*** Given text ***

Number 95: Robert Frost "Spring Pools"


Spring Pools
These pools that, though in forests, still reflect
The total sky almost without defect,
And like the flowers beside them, chill and shiver,
Will like the flowers beside them soon be gone,
And yet not out by any brook or river,
But up by roots to bring dark foliage on.
The trees that have it in their pent-up buds
To darken nature and be summer woods --
Let them think twice before they use their powers
To blot out and drink up and sweep away
These flowery waters and these watery flowers
From snow that melted only yesterday.

-- Robert Frost

Hap Notes: Frost is often a bundle of seeming contradictions. What is he saying in this poem, that he hates summer? That brutal trees suck up all the spring pools beneath them and darken the woods? Or maybe, that nothing, even as beautiful as these puddles of water under the bare trees which reflect early blossoming flowers, can last?

Winter is a time of survival, especially in the Northeastern part of the U.S. where Frost was living. The melting snow, the first blossoms, the reflected sky, the buds on the trees all stand as a mark that winter is over, one has survived another cold snowy season and life is returning anew to the earth. Does Frost really want the trees to not "use their powers" to drink up the water and grow? Does he think that will happen, that the trees will "think twice"?

There's something going on in this lovely poem with its "flowery waters" and its "watery flowers" aside from the declaration that summer is coming on too fast. It has to do with the passage of time, survival, growth and loneliness. Any contradiction in the poem is really supplied by nature who gives with one gesture as it takes with another. Is Frost, perhaps, encouraging us to "think twice" about the passing of the seasons and the delicacy of the beauty of the spring before we go to another phase of our lives?

Think how this poem also replicates the human condition. Nobody packs a pretty poem with more dangerous, lonely and mysterious stuff than Frost and a lot of that is because he is describing the supreme mysteries of life and death.

It's a good poem for the coming spring as we watch the land changing in our eyeblink of existence. Everything changes- and sometimes that seems dark and forlorn and we are filled with a sadness at the passing loveliness of life.

*** End of Given text ***
*** Listed entries ***

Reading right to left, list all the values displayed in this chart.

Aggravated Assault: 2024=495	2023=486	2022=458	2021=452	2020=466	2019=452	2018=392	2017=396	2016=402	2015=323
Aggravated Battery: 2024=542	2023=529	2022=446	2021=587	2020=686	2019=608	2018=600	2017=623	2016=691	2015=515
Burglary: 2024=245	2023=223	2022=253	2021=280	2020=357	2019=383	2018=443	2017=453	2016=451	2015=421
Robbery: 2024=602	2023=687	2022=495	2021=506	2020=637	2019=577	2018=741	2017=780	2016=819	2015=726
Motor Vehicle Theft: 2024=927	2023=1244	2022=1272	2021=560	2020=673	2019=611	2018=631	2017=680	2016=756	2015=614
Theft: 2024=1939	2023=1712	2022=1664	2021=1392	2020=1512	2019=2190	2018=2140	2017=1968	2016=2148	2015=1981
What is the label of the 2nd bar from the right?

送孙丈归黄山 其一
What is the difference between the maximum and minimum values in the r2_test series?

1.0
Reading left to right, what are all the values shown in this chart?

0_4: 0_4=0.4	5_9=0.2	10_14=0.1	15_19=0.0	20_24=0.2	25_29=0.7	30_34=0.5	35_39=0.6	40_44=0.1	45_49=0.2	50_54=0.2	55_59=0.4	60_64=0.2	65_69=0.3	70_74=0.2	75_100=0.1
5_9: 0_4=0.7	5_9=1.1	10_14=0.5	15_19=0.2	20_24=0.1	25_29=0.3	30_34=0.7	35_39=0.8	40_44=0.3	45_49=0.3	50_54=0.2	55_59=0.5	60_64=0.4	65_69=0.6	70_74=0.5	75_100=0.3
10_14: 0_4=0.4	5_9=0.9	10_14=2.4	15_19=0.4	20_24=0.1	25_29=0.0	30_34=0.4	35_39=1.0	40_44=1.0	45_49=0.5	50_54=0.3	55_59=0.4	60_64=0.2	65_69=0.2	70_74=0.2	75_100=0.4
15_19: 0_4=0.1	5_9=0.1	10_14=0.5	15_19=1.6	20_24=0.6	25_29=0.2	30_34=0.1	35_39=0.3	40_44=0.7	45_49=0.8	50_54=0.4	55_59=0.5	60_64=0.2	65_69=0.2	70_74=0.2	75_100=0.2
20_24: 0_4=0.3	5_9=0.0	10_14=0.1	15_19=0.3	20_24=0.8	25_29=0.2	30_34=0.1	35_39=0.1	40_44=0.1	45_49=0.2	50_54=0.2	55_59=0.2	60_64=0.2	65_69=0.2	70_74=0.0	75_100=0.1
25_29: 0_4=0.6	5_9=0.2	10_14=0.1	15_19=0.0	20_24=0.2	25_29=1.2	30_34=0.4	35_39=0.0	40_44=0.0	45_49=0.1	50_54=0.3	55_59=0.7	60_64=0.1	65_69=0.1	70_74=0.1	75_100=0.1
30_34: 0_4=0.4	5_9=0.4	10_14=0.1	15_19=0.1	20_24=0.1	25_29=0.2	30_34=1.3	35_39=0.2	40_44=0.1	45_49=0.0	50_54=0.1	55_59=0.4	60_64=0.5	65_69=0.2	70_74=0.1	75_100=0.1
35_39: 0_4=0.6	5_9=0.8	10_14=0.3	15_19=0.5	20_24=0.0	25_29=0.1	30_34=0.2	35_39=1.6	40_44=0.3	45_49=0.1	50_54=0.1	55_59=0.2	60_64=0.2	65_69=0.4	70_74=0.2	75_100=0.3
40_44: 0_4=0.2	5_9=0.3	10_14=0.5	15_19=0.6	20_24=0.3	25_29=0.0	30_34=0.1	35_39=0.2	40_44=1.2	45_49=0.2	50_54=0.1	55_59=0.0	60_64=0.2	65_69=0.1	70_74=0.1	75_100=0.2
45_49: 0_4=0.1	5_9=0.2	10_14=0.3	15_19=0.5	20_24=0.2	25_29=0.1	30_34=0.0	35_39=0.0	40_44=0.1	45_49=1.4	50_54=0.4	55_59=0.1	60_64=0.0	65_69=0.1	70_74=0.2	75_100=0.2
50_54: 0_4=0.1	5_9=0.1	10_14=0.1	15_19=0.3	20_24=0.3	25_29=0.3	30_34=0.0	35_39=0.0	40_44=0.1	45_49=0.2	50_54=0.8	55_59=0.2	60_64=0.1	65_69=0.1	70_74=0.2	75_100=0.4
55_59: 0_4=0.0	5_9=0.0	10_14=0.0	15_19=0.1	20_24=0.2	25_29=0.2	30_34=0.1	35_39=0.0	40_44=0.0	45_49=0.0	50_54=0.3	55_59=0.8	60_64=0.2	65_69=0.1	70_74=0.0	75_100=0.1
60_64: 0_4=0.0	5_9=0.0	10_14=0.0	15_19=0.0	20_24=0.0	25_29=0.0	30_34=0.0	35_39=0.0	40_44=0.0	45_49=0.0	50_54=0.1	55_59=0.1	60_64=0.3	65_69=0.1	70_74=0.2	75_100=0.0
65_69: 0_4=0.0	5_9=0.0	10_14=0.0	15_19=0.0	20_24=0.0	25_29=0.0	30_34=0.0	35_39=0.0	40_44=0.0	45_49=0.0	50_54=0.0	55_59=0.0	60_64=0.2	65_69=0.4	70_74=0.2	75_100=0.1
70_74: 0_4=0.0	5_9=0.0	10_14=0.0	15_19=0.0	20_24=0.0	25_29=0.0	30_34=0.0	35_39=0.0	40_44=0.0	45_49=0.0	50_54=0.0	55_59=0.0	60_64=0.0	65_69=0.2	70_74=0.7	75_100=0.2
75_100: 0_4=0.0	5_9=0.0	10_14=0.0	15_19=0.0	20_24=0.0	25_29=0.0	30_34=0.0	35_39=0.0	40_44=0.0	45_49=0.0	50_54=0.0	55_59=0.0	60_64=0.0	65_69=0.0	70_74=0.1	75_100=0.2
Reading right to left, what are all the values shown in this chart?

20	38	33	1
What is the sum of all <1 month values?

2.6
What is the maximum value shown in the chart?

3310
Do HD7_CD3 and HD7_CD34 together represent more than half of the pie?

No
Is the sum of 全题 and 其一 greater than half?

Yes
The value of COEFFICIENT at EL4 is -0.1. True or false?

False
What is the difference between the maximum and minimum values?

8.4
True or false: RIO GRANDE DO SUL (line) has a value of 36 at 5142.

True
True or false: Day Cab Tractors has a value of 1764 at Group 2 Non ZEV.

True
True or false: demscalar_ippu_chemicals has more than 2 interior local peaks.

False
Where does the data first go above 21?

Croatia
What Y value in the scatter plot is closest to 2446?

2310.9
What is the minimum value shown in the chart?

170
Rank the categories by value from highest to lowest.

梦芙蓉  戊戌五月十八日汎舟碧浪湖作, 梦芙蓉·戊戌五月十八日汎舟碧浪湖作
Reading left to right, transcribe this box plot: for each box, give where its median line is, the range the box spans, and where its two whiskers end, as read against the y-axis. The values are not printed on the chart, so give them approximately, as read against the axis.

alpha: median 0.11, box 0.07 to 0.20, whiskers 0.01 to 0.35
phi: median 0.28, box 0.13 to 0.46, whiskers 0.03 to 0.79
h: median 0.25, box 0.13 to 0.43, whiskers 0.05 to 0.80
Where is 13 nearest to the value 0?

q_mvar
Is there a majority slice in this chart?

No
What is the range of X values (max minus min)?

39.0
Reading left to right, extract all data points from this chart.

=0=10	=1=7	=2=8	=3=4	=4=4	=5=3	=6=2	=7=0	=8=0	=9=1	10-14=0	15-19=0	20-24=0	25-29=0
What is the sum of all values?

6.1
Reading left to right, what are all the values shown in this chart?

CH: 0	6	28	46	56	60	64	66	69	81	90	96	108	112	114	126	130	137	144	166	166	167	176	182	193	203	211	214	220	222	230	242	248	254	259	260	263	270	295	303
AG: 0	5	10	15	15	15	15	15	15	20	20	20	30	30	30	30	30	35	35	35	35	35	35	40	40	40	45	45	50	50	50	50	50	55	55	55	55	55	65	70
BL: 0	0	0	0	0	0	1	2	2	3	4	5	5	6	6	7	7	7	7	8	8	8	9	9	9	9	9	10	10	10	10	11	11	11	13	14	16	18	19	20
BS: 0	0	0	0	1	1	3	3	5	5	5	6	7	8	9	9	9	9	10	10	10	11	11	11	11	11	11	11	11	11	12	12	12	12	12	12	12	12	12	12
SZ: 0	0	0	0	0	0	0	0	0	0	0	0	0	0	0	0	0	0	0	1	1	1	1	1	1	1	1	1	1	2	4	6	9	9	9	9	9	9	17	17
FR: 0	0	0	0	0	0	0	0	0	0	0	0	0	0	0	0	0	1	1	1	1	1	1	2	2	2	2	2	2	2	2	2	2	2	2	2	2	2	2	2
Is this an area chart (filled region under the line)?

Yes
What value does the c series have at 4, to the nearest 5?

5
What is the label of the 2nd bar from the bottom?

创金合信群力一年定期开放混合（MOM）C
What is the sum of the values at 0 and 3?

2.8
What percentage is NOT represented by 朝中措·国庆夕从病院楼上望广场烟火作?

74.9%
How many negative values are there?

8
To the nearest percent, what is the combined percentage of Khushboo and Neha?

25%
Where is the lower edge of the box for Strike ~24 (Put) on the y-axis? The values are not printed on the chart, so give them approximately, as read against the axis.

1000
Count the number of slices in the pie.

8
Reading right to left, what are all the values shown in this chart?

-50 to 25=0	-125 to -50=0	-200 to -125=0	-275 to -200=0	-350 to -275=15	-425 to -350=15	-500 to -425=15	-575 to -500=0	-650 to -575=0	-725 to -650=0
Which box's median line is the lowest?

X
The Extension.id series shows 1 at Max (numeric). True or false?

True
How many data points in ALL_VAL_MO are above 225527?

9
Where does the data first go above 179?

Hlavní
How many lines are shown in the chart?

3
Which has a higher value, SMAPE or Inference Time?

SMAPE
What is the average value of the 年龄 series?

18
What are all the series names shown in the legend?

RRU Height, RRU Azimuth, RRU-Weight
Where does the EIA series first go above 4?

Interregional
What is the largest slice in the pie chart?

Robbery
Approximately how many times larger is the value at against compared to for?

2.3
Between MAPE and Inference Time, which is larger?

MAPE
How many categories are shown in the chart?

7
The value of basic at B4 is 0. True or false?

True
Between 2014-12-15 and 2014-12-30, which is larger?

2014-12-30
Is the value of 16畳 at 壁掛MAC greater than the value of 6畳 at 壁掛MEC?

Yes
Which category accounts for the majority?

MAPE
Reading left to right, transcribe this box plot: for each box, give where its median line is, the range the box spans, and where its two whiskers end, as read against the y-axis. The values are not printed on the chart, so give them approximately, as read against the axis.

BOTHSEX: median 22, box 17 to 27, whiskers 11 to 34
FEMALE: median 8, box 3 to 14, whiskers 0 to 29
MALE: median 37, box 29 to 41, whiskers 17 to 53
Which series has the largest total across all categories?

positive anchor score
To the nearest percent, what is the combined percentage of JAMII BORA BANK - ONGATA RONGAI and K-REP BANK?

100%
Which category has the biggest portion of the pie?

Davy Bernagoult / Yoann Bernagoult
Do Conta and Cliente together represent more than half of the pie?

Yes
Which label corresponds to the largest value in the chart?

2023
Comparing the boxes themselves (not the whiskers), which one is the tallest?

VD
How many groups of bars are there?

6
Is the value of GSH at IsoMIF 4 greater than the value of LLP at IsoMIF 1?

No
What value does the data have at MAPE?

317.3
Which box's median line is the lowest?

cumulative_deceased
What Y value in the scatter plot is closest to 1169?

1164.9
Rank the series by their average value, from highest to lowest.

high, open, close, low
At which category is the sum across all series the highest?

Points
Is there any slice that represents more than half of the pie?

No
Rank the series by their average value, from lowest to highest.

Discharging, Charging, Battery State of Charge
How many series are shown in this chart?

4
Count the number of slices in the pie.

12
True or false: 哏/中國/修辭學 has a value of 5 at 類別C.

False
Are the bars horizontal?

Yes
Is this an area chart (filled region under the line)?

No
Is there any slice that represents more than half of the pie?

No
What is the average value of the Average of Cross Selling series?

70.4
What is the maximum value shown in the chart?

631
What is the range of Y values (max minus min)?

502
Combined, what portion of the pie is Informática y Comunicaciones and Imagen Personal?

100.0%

*** End of Listed entries ***

### Work to complete
1: In the spring pools poem, by what route will the pools be gone?
2: Rewrite the rows starting at the one that contains "创金合信群力一年定期开放混合（MOM）C" and ending at the one that contains "Is the value of 16畳". Replace "pie" with "donut" and leave everything else unchanged.

### Answers per task
1: Up by roots to bring dark foliage on, not out by any brook or river.

2:
创金合信群力一年定期开放混合（MOM）C
What is the sum of the values at 0 and 3?

2.8
What percentage is NOT represented by 朝中措·国庆夕从病院楼上望广场烟火作?

74.9%
How many negative values are there?

8
To the nearest percent, what is the combined percentage of Khushboo and Neha?

25%
Where is the lower edge of the box for Strike ~24 (Put) on the y-axis? The values are not printed on the chart, so give them approximately, as read against the axis.

1000
Count the number of slices in the donut.

8
Reading right to left, what are all the values shown in this chart?

-50 to 25=0	-125 to -50=0	-200 to -125=0	-275 to -200=0	-350 to -275=15	-425 to -350=15	-500 to -425=15	-575 to -500=0	-650 to -575=0	-725 to -650=0
Which box's median line is the lowest?

X
The Extension.id series shows 1 at Max (numeric). True or false?

True
How many data points in ALL_VAL_MO are above 225527?

9
Where does the data first go above 179?

Hlavní
How many lines are shown in the chart?

3
Which has a higher value, SMAPE or Inference Time?

SMAPE
What is the average value of the 年龄 series?

18
What are all the series names shown in the legend?

RRU Height, RRU Azimuth, RRU-Weight
Where does the EIA series first go above 4?

Interregional
What is the largest slice in the donut chart?

Robbery
Approximately how many times larger is the value at against compared to for?

2.3
Between MAPE and Inference Time, which is larger?

MAPE
How many categories are shown in the chart?

7
The value of basic at B4 is 0. True or false?

True
Between 2014-12-15 and 2014-12-30, which is larger?

2014-12-30
Is the value of 16畳 at 壁掛MAC greater than the value of 6畳 at 壁掛MEC?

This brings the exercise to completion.